Computerised axial tomography (CT) is an imaging modality currently in widespread use to accurately describe the precise anatomical relationships of soft internal tissues to skeletal structure. A set of CT slices (~ 50) are usually acquired for each patient’s torso. This set of CT images can then be used to construct the patient’s three-dimensional (3D) torso mesh by segmentation. In electrocardiology the diagnosis of myocardial ischaemia and infarction is dependent upon the interpretation of electrical signals measured on the body surface at the time of presentation to hospital. As the electrical current moves from the cardiac surface to the body surface, it is smoothed by the contents of the thoracic cavity. Current algorithms to interpret this surface signal incorporate the dimensions of a standard torso size and shape for an average adult male1 (model torso) which obviously has its limitations. Thus, it is required to develop an scaling algorithm2 which can account for variations in the torso size and shape of each patient, as an approach to further improve the sensitivity and specificity of the algorithm for the diagnosis of an acute coronary syndrome using calculated epicardial potentials.3,4
To develop and evaluate a scaling algorithm operating on a standard torso model (male and female) to generate the tailored human torso mesh based upon few body metrics easily taken from a particular subject under study. The scaled torso mesh will be suitable to derive tailored transfer matrices using boundary element method (BEM) or finite element method (FEM) in the inverse problem to calculate epicardial potentials from body surface potentials.
Using a standard human torso model as the seed torso, which is already available from CT images (DICOM files) construction, a scaling algorithm is required to geometrically reshape the seed torso into a tailored torso for a particular subject (male and female) based upon five specific body linear measurements. To assess the performance of the scaling algorithm, a total of 80 patients torso meshes (40 female and 40 male, with their respective 5 body measurements data) constructed from CT images will be compared with the torso generated by the scaling algorithm using the corresponding body measurements data in each patient. A torso error tolerance evaluation method will be developed and evaluated. The transfer matrix for each scaled torsos mesh (N= 80) will be computed using either BEM or FEM. This will enable the calculation of epicardial potentials from body surface electrocardiographic potentials more accordingly to each patient's body shape and size, hence the possible further improvements on the sensitivity for detecting acute myocardial infarction.4
 “Inverse Epicardial ECG Mapping”, Cesar O. Navarro, PhD Thesis, University of Ulster, 2003.
 “Advanced Methodologies for Diagnosis of Cardiac Conditions”, Colin H. Jamison, PhD Thesis, University of Ulster, 2007.
 “Use of calculated epicardial potentials improves significantly the sensitivity of a diagnostic algorithm in detection of acute myocardial infarction”. C.O. Navarro, C. Owens, J. Riddell, A. McClelland, J. McC. Anderson, O. Escalona, C. Turner and A.A.J. Adgey. Journal of Electrocardiology, Vol. 36, Supp. 1, pp. 127-132, 2003.

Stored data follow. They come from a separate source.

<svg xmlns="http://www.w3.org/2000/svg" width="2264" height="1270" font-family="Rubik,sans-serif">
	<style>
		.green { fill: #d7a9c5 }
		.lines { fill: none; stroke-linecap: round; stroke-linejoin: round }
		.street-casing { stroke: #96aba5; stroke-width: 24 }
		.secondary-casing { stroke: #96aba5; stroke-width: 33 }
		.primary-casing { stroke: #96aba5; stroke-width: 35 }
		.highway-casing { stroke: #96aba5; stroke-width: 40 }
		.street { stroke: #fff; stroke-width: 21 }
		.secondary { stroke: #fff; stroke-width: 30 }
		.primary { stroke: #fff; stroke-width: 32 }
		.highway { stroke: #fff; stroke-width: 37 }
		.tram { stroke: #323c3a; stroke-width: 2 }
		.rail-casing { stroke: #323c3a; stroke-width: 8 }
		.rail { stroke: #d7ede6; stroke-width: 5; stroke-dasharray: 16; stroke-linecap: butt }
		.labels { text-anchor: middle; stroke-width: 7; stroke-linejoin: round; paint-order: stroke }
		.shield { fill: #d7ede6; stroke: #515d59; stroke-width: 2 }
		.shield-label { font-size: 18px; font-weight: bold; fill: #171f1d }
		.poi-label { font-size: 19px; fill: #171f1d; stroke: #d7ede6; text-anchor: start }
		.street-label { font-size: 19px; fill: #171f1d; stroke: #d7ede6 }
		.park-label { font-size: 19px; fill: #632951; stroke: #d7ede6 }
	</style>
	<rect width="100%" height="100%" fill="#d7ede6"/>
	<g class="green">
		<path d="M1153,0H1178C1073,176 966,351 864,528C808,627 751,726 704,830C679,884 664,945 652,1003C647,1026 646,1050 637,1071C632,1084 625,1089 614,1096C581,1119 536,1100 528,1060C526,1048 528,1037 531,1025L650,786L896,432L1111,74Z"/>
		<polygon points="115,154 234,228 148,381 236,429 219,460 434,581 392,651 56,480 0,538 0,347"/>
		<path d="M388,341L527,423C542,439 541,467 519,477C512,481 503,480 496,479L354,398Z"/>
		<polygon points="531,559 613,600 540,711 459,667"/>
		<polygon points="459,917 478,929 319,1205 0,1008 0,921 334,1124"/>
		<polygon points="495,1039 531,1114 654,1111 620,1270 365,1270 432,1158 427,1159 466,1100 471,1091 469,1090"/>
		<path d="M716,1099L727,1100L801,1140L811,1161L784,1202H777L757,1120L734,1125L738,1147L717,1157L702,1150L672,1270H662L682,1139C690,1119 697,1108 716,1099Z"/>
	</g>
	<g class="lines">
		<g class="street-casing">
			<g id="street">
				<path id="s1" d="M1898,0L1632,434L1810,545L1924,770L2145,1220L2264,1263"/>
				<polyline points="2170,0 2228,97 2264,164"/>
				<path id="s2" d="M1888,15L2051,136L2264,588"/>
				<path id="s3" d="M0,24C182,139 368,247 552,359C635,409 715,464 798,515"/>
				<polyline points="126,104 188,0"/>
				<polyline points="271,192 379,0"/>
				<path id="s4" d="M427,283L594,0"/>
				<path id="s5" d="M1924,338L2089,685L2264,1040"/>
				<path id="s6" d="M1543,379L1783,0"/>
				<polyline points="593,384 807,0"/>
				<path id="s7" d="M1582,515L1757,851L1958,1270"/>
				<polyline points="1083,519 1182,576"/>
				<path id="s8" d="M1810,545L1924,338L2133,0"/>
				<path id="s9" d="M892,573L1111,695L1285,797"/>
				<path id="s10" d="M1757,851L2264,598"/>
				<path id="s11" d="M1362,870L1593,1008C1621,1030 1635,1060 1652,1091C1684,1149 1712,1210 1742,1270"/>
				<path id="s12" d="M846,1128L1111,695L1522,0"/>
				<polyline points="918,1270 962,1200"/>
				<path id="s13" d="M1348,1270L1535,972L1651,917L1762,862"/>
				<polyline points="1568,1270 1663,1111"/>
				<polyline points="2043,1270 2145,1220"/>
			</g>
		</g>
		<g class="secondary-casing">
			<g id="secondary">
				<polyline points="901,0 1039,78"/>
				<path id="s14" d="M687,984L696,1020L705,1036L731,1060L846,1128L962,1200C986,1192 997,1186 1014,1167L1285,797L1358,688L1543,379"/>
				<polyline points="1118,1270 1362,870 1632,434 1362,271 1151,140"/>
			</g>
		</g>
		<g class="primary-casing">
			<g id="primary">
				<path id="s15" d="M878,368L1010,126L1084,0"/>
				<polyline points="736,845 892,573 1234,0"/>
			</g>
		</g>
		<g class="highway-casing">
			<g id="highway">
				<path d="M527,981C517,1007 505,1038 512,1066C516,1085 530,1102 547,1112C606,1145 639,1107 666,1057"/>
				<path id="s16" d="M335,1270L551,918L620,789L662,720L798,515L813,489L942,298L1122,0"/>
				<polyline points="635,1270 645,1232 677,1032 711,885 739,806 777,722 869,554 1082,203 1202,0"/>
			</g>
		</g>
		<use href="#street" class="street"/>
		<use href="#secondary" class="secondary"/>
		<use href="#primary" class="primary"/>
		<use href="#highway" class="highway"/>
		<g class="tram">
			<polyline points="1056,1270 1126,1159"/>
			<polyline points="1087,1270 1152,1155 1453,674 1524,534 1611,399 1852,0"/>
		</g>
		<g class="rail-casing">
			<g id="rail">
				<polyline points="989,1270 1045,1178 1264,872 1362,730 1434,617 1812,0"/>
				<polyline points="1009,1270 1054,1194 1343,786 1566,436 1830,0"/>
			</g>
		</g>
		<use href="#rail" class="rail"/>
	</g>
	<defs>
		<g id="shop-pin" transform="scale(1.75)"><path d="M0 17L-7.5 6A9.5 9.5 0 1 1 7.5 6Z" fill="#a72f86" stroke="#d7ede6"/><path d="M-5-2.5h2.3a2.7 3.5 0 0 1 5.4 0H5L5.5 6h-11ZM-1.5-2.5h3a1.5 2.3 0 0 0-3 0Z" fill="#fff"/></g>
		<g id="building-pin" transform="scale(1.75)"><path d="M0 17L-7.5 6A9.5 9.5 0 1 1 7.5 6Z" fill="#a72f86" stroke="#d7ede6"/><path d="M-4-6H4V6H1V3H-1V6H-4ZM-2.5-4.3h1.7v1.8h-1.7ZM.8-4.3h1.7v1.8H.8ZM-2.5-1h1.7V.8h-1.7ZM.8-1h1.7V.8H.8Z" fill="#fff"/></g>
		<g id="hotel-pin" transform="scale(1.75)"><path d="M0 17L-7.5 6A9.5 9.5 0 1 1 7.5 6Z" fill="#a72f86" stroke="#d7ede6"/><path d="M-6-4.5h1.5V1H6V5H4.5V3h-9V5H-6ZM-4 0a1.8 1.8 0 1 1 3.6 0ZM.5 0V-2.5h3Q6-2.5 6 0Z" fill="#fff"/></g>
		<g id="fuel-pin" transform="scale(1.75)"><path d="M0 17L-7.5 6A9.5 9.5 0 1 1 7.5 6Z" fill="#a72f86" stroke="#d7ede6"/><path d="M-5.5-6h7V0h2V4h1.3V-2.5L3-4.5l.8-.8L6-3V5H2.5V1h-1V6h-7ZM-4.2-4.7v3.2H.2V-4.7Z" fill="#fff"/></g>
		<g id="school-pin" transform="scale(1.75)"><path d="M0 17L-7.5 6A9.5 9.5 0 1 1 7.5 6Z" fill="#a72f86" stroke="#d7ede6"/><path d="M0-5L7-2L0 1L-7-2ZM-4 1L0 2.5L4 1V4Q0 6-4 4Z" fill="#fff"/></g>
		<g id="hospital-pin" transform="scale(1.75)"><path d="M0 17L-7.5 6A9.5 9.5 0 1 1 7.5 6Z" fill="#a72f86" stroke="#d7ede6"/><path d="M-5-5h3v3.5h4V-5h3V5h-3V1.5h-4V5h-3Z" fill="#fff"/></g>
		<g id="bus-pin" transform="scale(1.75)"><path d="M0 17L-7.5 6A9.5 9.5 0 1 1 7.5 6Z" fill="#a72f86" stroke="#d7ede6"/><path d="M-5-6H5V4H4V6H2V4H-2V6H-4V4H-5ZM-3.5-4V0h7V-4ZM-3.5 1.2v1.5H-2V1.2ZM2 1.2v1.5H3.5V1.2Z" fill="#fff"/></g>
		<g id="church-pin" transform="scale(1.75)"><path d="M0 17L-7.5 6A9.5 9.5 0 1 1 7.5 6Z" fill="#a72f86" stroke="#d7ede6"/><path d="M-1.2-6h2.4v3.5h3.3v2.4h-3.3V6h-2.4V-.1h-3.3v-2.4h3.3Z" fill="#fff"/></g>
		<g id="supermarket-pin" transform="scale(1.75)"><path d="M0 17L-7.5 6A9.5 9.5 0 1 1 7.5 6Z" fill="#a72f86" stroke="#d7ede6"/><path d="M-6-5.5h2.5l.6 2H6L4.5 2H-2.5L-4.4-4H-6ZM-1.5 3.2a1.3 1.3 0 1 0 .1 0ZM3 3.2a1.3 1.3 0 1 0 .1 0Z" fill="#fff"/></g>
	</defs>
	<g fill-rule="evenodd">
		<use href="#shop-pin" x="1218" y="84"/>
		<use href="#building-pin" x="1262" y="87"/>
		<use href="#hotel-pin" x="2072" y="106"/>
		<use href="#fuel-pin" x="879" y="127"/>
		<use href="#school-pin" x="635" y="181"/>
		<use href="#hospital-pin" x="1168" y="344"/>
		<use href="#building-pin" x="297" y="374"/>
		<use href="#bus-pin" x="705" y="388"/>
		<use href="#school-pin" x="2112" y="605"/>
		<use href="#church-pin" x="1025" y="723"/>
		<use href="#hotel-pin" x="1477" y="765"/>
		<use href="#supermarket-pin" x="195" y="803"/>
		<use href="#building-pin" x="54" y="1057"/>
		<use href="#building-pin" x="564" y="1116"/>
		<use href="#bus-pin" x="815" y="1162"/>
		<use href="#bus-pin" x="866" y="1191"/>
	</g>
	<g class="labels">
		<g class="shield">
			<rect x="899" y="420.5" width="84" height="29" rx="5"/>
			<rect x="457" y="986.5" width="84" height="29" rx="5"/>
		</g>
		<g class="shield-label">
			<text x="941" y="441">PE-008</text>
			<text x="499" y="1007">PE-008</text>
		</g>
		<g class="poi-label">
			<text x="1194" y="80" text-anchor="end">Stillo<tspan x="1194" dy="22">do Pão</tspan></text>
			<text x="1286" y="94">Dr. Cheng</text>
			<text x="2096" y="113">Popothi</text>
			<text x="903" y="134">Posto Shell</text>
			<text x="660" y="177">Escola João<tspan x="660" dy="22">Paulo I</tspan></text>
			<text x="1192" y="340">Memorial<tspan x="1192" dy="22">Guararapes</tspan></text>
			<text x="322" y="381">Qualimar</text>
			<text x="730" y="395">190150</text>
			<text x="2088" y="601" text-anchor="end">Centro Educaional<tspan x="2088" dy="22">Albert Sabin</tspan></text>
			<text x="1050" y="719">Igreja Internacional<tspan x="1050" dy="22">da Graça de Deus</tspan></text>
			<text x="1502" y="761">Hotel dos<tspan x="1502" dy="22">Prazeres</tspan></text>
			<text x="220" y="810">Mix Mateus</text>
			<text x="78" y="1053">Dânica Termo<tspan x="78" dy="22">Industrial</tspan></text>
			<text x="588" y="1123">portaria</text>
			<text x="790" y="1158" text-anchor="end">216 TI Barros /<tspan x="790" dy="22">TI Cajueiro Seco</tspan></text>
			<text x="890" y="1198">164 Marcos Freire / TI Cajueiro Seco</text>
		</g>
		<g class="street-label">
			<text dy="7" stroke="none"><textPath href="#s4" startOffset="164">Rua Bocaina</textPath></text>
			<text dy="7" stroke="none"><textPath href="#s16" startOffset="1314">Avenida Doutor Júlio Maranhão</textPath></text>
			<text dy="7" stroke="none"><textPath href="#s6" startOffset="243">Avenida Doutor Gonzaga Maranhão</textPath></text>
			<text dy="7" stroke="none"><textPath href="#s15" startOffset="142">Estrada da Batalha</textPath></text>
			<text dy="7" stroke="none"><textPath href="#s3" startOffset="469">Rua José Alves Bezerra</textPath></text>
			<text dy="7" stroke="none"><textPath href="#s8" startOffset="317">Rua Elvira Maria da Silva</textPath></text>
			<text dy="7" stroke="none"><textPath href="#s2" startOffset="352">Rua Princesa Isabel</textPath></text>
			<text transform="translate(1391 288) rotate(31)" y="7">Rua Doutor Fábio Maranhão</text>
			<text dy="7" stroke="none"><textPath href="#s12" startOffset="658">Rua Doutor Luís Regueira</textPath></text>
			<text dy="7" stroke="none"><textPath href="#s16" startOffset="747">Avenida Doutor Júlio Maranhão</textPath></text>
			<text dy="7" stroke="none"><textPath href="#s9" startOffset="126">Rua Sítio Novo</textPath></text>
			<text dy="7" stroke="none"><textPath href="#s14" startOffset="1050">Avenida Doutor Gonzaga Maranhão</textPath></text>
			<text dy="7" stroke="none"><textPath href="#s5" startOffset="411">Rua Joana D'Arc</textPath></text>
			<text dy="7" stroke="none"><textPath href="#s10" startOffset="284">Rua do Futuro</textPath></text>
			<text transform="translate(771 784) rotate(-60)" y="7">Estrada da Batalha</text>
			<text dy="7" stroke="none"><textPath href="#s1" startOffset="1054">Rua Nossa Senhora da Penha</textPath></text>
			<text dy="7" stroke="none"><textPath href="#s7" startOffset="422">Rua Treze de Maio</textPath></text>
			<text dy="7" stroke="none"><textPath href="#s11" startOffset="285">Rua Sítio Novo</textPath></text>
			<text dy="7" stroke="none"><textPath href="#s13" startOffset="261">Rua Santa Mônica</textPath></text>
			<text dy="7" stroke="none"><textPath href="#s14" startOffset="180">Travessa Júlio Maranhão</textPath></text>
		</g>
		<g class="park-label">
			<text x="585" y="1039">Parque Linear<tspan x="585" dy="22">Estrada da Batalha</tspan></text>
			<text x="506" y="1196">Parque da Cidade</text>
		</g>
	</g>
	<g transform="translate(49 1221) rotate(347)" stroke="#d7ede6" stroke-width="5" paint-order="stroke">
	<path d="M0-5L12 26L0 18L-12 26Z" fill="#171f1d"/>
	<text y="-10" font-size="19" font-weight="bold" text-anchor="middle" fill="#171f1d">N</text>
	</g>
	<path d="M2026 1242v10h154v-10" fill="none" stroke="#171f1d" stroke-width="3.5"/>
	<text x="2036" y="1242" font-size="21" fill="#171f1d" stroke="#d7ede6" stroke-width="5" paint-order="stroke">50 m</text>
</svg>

 “Improved Detection of Acute Myocardial Infarction Using a Diagnostic Algorithm Based on Calculated Epicardial Potentials”. Colum Owens, Cesar Navarro, Anthony McClelland, John Riddell, Omar Escalona, John McC Anderson, Jennifer Adgey. International Journal of Cardiology, Volume 111, Issue 2, pp. 292-301, 2006.
First Supervisor: Escalona, OJ Prof
Second Supervisor: Finlay, DD Dr
Collaborator: Prof Jennifer Adgey (BHSCT)
Collaboration: In collaboration with Belfast Health and Social Care Trust
The project will develop and evaluate a scaling algorithm operating on a standard torso model (male and female) to generate the tailored human torso mesh based upon few body metrics easily taken from a particular subject under study. The scaled torso mesh will be suitable to derive tailored transfer matrices using boundary element method (BEM) or finite element method (FEM) in the inverse problem to calculate epicardial potentials from body surface potentials.